### Brief
Your answer should repeat every line of the records below in which the word "front" appears.

### Extracted entries
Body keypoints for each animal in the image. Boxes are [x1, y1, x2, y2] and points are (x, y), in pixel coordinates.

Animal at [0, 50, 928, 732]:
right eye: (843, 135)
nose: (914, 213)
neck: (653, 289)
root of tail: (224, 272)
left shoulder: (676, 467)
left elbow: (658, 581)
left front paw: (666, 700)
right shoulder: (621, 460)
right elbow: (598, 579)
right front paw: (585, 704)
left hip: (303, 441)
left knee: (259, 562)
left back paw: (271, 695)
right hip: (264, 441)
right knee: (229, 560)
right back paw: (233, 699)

---

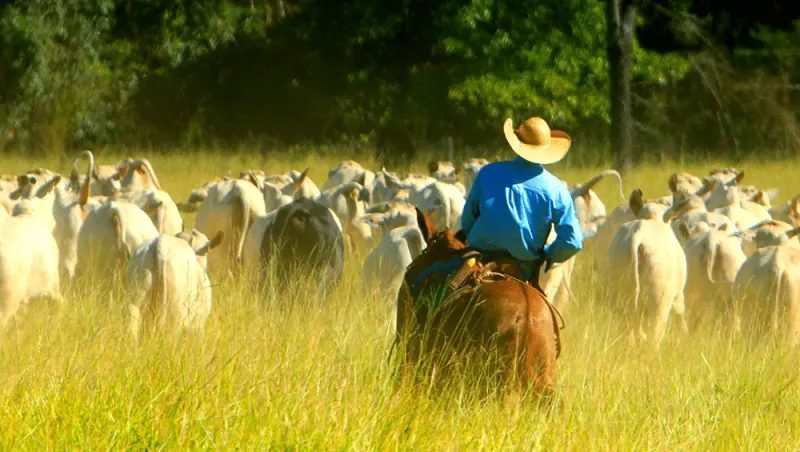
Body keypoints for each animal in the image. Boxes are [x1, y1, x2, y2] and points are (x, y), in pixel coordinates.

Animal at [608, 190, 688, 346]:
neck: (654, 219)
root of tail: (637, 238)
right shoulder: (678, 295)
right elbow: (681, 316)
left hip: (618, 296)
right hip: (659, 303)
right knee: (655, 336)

---

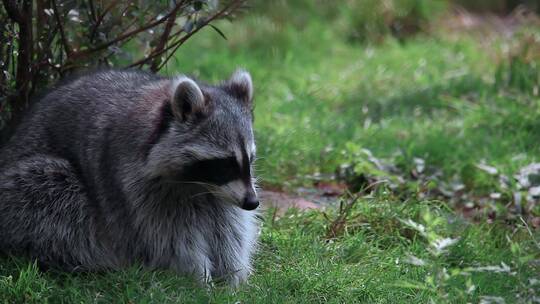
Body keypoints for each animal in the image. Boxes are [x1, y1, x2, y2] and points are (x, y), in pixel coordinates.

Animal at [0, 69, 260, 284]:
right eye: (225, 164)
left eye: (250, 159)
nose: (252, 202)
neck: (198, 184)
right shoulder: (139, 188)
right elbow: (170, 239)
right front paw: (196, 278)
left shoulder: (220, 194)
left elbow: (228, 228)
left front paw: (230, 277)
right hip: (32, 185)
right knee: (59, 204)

### Output for this task
left front paw: (666, 700)
right front paw: (585, 704)
right front paw: (196, 278)
left front paw: (230, 277)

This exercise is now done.